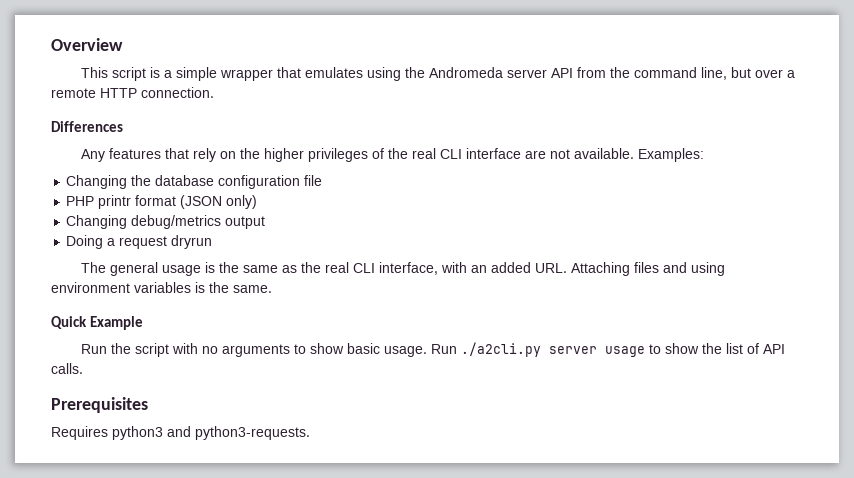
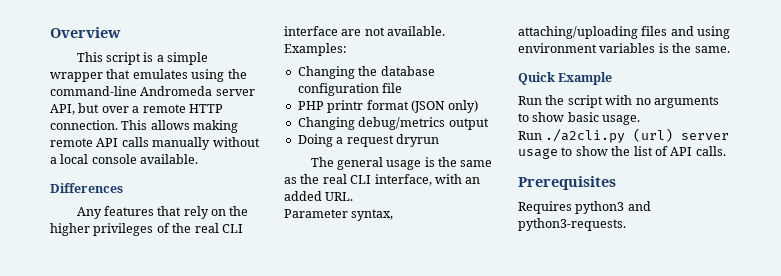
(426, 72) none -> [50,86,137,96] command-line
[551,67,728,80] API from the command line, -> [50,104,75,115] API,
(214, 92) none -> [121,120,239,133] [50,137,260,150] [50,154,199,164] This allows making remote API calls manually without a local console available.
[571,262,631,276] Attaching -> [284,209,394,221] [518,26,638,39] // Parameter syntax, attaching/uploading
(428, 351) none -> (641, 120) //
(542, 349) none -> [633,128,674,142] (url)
········
- [Written task]
If a line of the listing contains the string "command", count it; then report the total alone.

- [Written response]
2